A Agência de Inteligência da Defesa planeja desenvolver pequenas quantidades de uma variante potencialmente mais forte da batéria que gera o letal anthrax, disseram ontem oficiais do Pentágono. ''Nós planejamos seguir em frente'' assim que as revisões legais internas forem concluídas e o Congresso dos Estados Unidos for plenamente informado, disse Victoria Clarke, porta-voz do secretário da Defesa dos EUA, Donald H. Rumsfeld.
A existência do projeto foi revelada ontem pelo jornal The New York Times, segundo o qual este faria parte de um esforço de pesquisas mais amplo para melhorar as defesas norte-americanas contra agentes biológicos.
Rumsfeld identificou as armas biológicas como uma das mais latentes ''ameaças à segurança nacional''.

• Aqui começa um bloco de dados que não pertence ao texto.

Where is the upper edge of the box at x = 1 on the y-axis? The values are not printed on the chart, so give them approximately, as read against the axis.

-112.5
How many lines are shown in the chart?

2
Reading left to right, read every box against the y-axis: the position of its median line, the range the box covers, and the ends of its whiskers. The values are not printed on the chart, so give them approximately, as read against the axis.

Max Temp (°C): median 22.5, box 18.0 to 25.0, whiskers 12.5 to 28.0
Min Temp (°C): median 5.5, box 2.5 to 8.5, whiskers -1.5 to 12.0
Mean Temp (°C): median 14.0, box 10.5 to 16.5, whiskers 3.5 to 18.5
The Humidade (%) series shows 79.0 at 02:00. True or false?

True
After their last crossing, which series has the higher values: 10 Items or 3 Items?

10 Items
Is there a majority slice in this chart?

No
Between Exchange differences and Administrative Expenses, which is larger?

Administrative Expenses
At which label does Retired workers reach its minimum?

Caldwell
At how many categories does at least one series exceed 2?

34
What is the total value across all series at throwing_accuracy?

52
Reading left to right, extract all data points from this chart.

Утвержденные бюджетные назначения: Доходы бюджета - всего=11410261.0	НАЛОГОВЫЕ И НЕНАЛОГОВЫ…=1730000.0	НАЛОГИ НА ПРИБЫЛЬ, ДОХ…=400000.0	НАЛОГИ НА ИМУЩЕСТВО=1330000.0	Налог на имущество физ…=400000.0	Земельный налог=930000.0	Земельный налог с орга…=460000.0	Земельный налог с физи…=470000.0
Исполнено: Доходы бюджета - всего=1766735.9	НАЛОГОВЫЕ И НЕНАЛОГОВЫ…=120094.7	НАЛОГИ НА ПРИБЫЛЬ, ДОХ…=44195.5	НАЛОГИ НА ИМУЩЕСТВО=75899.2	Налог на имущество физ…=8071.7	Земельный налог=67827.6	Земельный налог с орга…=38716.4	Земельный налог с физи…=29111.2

Na opinião de especialistas entrevistados pelo jornal, os Estados Unidos estão desafiando os limites do tratado global que proíbe a produção de armas biológicas. Um acordo assinado em 1972 impede a produção e aquisição de armas que possam disseminar enfermidades, mas permite experiências sobre vacinas e outras medidas preventivas.
Clarke diz que o objetivo de desenvolver uma nova cepa do anthrax é ''estritamente defensiva''. Segundo ela, o objetivo é garantir a existência de uma vacina eficiente no caso de alguma arma biológica ser utilizada contra soldados norte-americanos.